Large-cap companies such as CIMIC Group Limited (ASX:CIM), with a market-capitalization of A$16.50B, are much sought after by risk-averse investors who find diversified revenue streams and strong capital returns more comforting than explosive growth potential. But another key factor to consider when investing in CIM is its financial health. Why is it important? A major downturn in the energy industry has resulted in over 150 companies going bankrupt and has put more than 100 on the verge of a collapse, primarily due to excessive debt. Here are few basic financial health checks to judge whether a company fits the bill or there is an additional risk which you should consider before taking the plunge. See our latest analysis for CIM

Does CIM face the risk of succumbing to its debt-load?
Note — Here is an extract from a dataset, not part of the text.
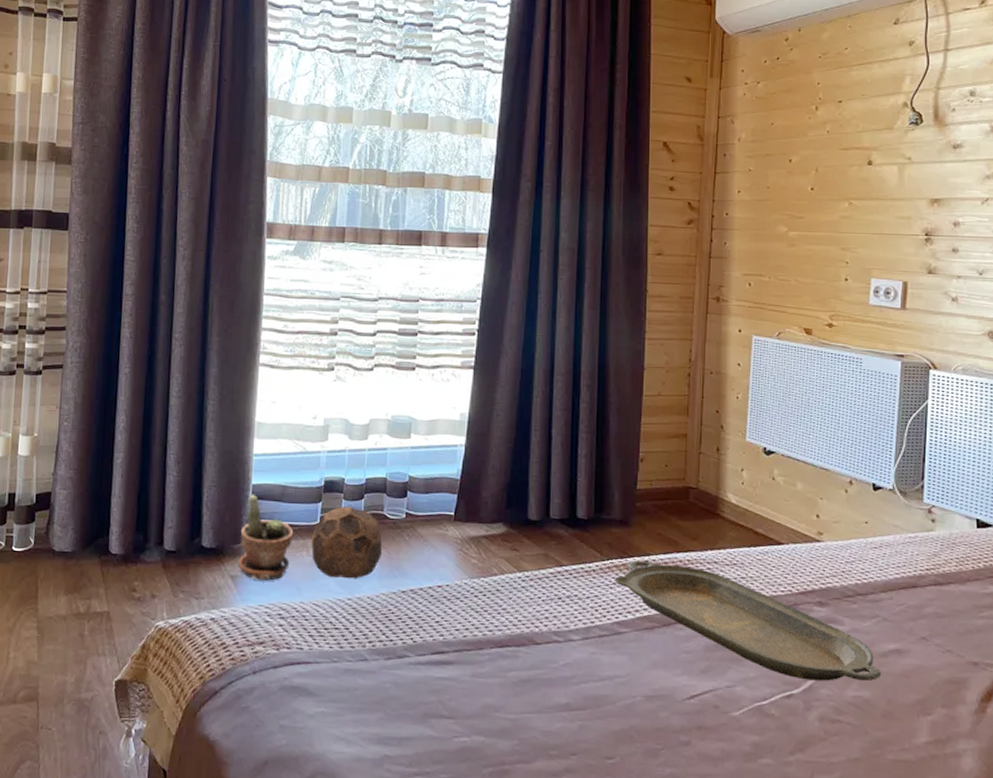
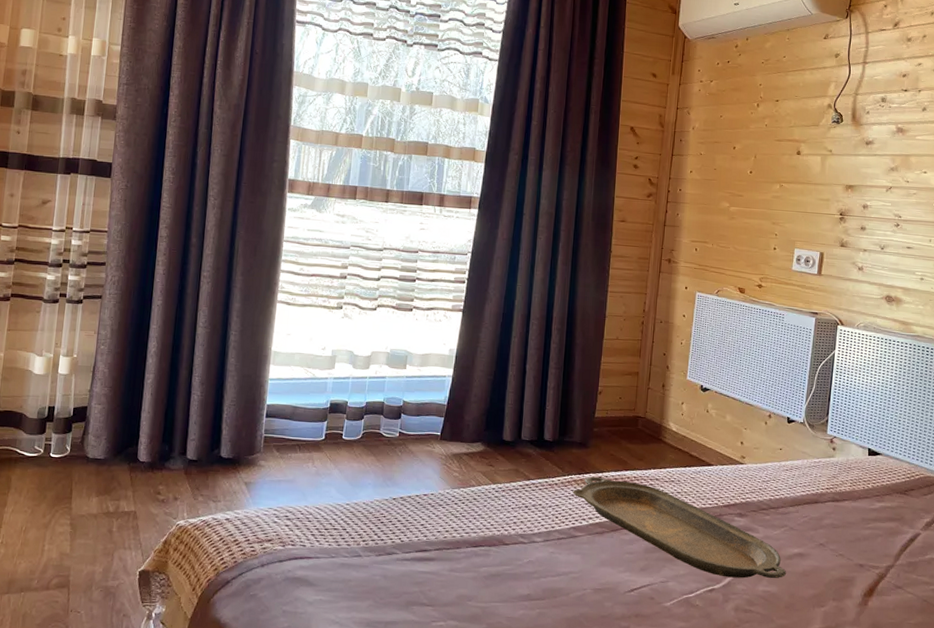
potted plant: present [238,494,294,581] -> none [252,412,302,488]
soccer ball: present [311,506,382,579] -> none [316,425,378,488]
Debt-to-equity ratio standards differ between industries, as some some are more capital-intensive than others, meaning they need more capital to carry out core operations. Generally, large-cap stocks are considered financially healthy if its ratio is below 40%. In the case of CIM, the debt-to-equity ratio is 33.21%, which means its debt level does not pose a threat to its operations right now. No matter how high the company’s debt, if it can easily cover the interest payments, it’s considered to be efficient with its use of excess leverage. A company generating earnings (EBIT) at least three times its interest payments is considered financially sound. CIM’s interest on debt is sufficiently covered by earnings as it sits at around 27.08x. This means lenders may be inclined to lend more money to the company, as it is seen as safe in terms of payback.

Does CIM generate enough cash through operations?

ASX:CIM Historical Debt Dec 8th 17
ASX:CIM Historical Debt Dec 8th 17

A simple way to determine whether the company has put debt into good use is to look at its operating cash flow against its debt obligation. This is also a test for whether CIM has the ability to repay its debt with cash from its business, which is less of a concern for large companies. CIM’s recent operating cash flow exceeded its debt obligations within the past year,which indicates extremely low risk of CIM not being able to meet its debt near-team, given that it generates enough cash in a year to pay off its current debt.This reflects proper cash and debt management by the company – great news for both debtholders and shareholders.

Next Steps:

Are you a shareholder? CIM’s high cash coverage and appropriate debt levels indicate its ability to utilise its borrowings efficiently in order to generate ample cash flow. Given that CIM’s capital structure may change, I suggest assessing market expectations for CIM’s future growth on our free analysis platform.